Friday, August 23, 2019

The Island and the Archipelago

This post does not begin with an orthogonal observation about NYC as archipelago, but: Close Rikers.

On 22 August 2019 I sat in on a meeting of the Archipelago Advisory Board at METRO.

METRO developers describe Archipelago as:
... an evolving Open Source Digital Objects Repository / DAM Server Architecture based on the popular CMS Drupal8/9 and ... a mix of deeply integrated custom-coded Drupal8 modules (made with care by us) and a curated and well-configured Drupal8 instance, running under a discrete and and well-planned set of service containers. All of this driven by a clear and concise but thoughtfully planned technical roadmap.
Archipelago was dreamt as a multi-tenant, distributed, capable system (as its name suggests!) and can live isolated or in flocks of similar deployments, sharing storage, services, or -- even better -- just the discovery layer. Learn more about the different Software Services used by Archipelago.
Archipelago's primary focus is to serve the GLAM community by providing a flexible, consistent, and unified way of describing, storing, linking, exposing metadata and media assets. We respect identities and existing workflows.
All of this operates under a different concept than the one we all have become used to in recent times.

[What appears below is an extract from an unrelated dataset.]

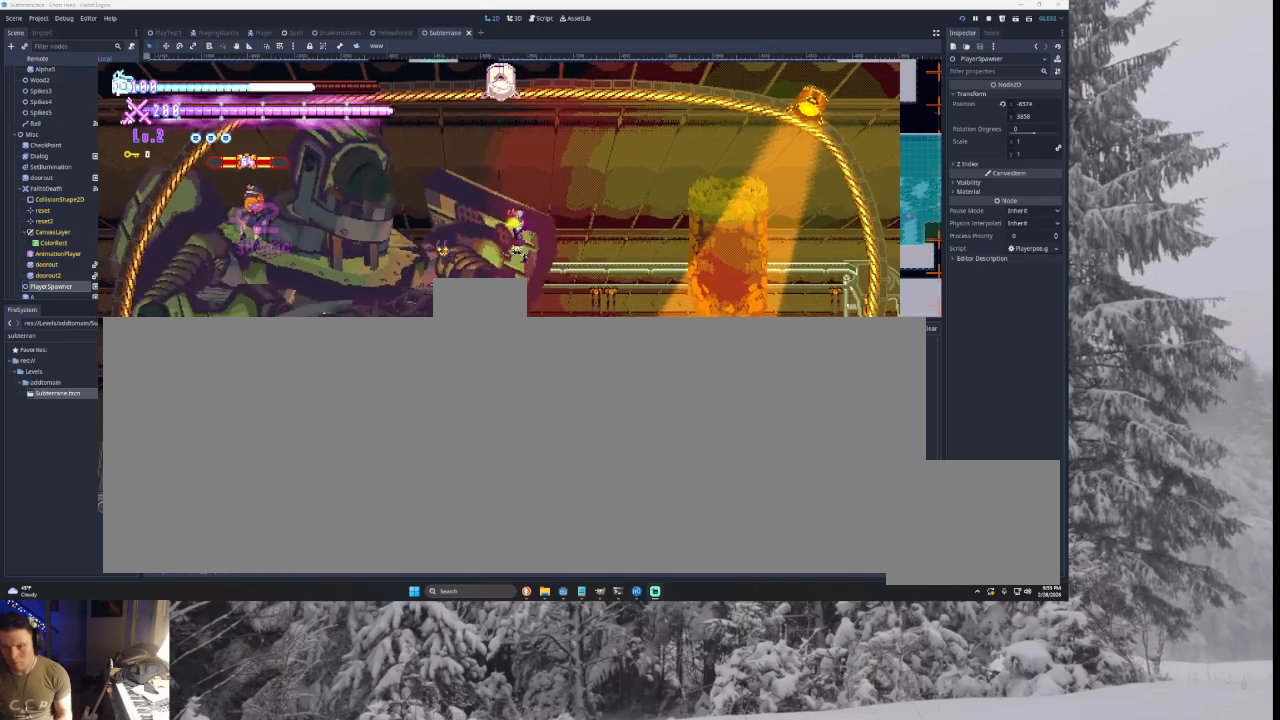
{"buttons": [], "left_stick": "left", "right_stick": "center", "events": [[67, "right_stick", "down"], [167, "left_stick", "right"], [167, "right_stick", "center"], [400, "left_stick", "center"], [467, "left_stick", "left"]]}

I think this is a compelling project, but I want to push on that last sentence a bit.

Archipelago might be summarized as collapsing several parts of repository application system in the early 2010s mode - certainly the management application and the repository itself, possibly the reader/researcher-facing publications - into a Drupal management application. Part of this is accomplished by recognizing that at least some of the nuts-and-bolts work of the repository have been subsumed into services - for example, S3-bucket as storage API or a DOI source as an identification API.

Archipelago eschews a system-determined schema for objects in favor of json (I think json-ld, actually) as an object storage format, and leveraging the object interpretation of the stored json to expose the objects to Twig templates.

In the subsumption of the repository into a management and publication tool, Archipelago tracks with Princeton's Figgy (and, I might add, the work our team does at Columbia on Hyacinth, although we still publish to a Fedora installation). It is also not an alien trajectory to the one Stanford's SDR has been on - or Duke's Digital Repository, which was also recently redesigned more completely around Drupal.

A talk I gave at Open Repositories in- 2016? I forget when. The Dublin one, where the video disappeared. Anyway, in a talk about the future of Fedora Commons and APIs, I briefly digressed into the virtues of CDL's curation microservices (to the surprise, I think, of the CDL delegation) - but I think it's clear that even if Merritt didn't per se change the way we all go about this work, the footprints (feetprint?) of S3 and Datacite across digital libraries suggests that the disarticulation of the repository into a process of services has happened - a trend that continues in Archipelago, which disarticulates a storage service, a description service, and an index service/API (Solr in particular, but the particulars are not necessary or even especially interesting to me this morning).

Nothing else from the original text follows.